___ SUPPLIED TEXT ___

In many other countries including the USA, its the bride (wife to be) and her family who pay ‘dowry’ ro the man in terms of financing the wedding, paying for all celebration food drinks etc, gifts to the mans family, gifts to the new family etc. Dowries are not mandated legally. Only the marriage certificate is the proof of legal union. Dowry is just an optional form of appreciation, a tradition that you can choose to ignore if it doesn’t serve you as a couple purposes. Even if the villagers choose to lani/curse you, lana haishiki siku hizi. Just ignore these relatives. After all relatives have been the main parasites thinking they are entitled to the proceeds of their hardworking folks domiciled abroad. To hell with them if all they bring on is stress and misery to your life as a couple. Just elope!!!

Seneca (not verified)     Tue, 04/13/2021 @ 10:14pm

In reply to by Kimpembe (not verified)

And you wonder why divorce rates are high...you reduce this great event of bringing communities together as 'laana' haishiki; because you are civilized.You watch Jews closely, they run the world...and are stuck on their culture and life's lessons. I don't know who your ancestors are, but spedning time with them would have helped...alot.

Asitis (not verified)     Tue, 04/13/2021 @ 01:44pm

Great job mama they don't deserve ng'oo. How does one harvest from where they did not plant?. I respect the traditions but it's not fair for women to struggle raising their children single handedly then the so called elders and uncles will be beneficiaries just because the custom dictate so. Some of these traditions sucks and should be done away with nkt!

Seneca (not verified)     Tue, 04/13/2021 @ 10:47pm

Oh ye colonized, enslaved and misguided souls. Retrogressive practices you say? With all the broken families left and right, men and women who look to courts to arrange 'visitation' rights; totally incapable of reasoning, selfish and mentally weak progeny...you call that progressive? I am a proud supporter of dowry and have no problem with FGM and those who want it. You have allowed criminalization of traditions that held together African units and swapped them for hollow empty lives - reduced to chasing skirts/trousers as if that defines a marriage. Allow people the autonomy to choose. I proudly come from a community that practices male circumcision every even year and follows dowry payment. British/American/Icelandic spouses have made trips to meet our ancestors and follow tradition. Sitasumbuliwa hapa na Confused Africans afflicted with 'arrested development' due inferiority issues. The dutch are doing their thing...let them. I'd give you a lesson on the purpose of a dowry, but I will not waste my time on people who oppose what they have not studied well. FYI, once you get that marriage certificate, your union is a commercial enterprise. Why do you get it if you are not 'doing business'? Your colonized mind tells you that is more civilized that honoring your own traditions.

___

== PROBLEMS TO SOLVE ==
- a) Please quote the dowry comments word for word, from "Great job mama" up to and including "away with nkt!".
- b) In the dowry comments, what does the first comment name as the only proof of legal union?

___ SOURCE INFORMATION ___

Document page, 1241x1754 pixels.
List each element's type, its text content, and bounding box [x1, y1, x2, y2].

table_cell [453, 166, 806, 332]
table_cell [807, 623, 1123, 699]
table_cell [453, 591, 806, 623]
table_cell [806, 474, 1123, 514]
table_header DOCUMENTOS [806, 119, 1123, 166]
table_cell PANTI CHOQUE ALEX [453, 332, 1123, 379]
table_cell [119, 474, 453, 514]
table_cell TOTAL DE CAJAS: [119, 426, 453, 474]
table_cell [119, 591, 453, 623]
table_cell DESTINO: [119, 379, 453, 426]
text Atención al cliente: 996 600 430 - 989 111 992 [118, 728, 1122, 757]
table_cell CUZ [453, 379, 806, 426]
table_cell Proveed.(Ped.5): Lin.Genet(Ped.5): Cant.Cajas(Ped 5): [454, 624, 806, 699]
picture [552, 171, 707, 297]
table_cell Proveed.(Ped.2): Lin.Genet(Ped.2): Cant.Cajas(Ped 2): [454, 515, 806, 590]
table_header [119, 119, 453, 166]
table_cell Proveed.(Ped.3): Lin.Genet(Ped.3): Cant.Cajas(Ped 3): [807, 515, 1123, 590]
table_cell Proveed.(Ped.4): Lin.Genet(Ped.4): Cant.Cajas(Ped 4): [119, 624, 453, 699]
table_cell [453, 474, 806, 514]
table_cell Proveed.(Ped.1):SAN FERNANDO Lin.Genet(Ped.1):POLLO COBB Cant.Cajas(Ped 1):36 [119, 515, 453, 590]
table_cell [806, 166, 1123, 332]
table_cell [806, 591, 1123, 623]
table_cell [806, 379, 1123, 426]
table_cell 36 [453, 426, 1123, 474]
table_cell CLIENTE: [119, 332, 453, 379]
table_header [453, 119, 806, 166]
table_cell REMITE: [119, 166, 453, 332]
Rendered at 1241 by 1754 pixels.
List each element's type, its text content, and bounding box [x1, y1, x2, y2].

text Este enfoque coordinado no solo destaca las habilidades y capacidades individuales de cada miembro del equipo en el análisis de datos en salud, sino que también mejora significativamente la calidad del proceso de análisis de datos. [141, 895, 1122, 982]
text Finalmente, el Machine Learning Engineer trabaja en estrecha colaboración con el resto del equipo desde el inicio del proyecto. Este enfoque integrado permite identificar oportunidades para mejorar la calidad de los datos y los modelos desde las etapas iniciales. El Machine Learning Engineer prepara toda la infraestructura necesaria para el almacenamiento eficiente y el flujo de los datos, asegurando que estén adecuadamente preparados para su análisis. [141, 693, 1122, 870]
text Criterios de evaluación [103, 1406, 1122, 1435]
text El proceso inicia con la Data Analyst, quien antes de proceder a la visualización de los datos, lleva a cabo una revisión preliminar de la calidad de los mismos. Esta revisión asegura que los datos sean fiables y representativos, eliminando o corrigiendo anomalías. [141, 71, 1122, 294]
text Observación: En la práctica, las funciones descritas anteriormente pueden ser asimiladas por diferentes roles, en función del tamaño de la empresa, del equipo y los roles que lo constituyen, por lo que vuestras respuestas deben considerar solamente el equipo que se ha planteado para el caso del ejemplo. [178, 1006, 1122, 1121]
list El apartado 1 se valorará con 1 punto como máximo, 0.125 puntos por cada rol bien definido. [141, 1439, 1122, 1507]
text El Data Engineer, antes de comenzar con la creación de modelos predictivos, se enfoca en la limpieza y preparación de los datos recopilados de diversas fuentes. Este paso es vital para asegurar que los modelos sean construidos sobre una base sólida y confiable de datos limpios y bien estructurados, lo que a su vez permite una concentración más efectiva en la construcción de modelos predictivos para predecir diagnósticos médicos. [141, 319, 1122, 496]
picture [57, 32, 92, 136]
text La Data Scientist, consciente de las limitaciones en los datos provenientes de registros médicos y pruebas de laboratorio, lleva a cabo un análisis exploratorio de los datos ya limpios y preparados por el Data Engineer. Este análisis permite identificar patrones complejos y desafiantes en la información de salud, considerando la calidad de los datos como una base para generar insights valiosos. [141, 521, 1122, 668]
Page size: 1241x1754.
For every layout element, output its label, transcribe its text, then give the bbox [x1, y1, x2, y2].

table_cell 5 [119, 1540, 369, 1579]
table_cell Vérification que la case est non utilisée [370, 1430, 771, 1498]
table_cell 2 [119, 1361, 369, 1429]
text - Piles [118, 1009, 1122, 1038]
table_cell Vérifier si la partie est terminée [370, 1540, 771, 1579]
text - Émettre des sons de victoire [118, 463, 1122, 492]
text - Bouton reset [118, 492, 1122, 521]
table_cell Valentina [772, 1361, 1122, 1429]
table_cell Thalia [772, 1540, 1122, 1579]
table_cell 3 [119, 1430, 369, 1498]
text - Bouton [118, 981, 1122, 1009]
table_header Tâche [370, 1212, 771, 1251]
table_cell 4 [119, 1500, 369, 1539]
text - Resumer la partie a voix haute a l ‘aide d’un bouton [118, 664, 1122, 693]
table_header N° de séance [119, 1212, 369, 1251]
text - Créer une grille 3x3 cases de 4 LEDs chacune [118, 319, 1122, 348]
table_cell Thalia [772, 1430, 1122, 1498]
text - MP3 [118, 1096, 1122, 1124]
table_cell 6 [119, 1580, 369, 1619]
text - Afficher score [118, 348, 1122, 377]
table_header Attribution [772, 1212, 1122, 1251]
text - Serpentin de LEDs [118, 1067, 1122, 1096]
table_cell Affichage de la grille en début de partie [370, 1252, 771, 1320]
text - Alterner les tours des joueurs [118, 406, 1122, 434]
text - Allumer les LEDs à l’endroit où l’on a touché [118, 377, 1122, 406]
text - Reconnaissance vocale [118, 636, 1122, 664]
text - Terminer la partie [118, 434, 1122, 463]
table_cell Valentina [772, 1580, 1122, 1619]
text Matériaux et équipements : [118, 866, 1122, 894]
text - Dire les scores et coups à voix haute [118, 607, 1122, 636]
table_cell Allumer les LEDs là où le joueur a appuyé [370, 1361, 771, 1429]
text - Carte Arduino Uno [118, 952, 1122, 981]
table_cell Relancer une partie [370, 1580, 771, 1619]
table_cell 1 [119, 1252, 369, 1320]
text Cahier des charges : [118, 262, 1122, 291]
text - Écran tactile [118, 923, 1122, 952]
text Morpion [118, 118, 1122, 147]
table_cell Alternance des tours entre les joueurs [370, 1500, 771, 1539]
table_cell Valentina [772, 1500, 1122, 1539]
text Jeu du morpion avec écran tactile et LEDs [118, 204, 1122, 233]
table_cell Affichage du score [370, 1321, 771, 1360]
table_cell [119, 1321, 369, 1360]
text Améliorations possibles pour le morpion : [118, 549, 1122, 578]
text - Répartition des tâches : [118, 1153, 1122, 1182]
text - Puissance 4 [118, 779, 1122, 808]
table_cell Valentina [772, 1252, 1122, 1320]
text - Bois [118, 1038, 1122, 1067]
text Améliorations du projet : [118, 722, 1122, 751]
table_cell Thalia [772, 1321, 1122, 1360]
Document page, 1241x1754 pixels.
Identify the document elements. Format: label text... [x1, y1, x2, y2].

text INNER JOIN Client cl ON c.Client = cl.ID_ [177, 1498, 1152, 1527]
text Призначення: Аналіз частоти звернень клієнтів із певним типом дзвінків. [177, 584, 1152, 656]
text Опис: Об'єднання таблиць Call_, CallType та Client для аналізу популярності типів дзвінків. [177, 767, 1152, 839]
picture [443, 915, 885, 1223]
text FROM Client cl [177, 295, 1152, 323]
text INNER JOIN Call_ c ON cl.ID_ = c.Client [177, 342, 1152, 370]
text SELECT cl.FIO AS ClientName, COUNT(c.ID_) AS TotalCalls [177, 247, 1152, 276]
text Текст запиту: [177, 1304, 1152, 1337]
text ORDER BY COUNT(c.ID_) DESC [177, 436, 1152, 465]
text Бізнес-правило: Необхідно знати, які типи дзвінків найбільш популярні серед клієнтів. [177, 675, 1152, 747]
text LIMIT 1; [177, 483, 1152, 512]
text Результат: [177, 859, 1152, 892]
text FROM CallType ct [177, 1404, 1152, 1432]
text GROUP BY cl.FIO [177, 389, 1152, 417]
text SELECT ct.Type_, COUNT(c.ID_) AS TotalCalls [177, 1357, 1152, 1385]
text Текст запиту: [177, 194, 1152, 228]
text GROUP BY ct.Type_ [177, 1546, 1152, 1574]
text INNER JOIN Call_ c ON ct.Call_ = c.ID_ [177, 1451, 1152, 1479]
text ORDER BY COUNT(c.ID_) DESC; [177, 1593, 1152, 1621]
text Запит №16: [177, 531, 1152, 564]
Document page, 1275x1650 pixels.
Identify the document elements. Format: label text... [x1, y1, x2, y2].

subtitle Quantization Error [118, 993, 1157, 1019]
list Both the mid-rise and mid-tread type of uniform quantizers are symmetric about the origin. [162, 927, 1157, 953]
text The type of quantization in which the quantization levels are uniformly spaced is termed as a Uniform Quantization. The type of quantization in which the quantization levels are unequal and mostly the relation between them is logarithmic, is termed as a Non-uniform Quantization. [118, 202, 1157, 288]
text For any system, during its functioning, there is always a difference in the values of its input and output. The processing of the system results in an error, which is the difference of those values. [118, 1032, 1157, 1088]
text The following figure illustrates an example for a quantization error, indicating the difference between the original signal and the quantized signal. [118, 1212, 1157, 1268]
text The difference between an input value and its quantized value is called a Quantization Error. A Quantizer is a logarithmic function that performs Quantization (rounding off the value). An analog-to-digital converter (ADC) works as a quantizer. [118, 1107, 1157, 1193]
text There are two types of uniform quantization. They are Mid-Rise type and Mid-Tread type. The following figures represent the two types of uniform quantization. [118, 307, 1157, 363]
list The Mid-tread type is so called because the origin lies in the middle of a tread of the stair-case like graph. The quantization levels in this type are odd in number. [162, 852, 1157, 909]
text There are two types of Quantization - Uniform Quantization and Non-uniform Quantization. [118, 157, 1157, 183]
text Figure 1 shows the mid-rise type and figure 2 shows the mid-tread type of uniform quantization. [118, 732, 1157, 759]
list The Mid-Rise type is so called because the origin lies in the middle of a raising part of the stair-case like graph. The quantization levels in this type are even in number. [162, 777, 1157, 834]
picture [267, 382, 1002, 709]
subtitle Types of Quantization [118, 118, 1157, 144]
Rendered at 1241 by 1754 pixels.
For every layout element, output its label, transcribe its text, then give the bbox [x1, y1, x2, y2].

___

== ANSWERS FOR THE EXERCISE ==
- a)
Great job mama they don't deserve ng'oo. How does one harvest from where they did not plant?. I respect the traditions but it's not fair for women to struggle raising their children single handedly then the so called elders and uncles will be beneficiaries just because the custom dictate so. Some of these traditions sucks and should be done away with nkt!

- b) The marriage certificate.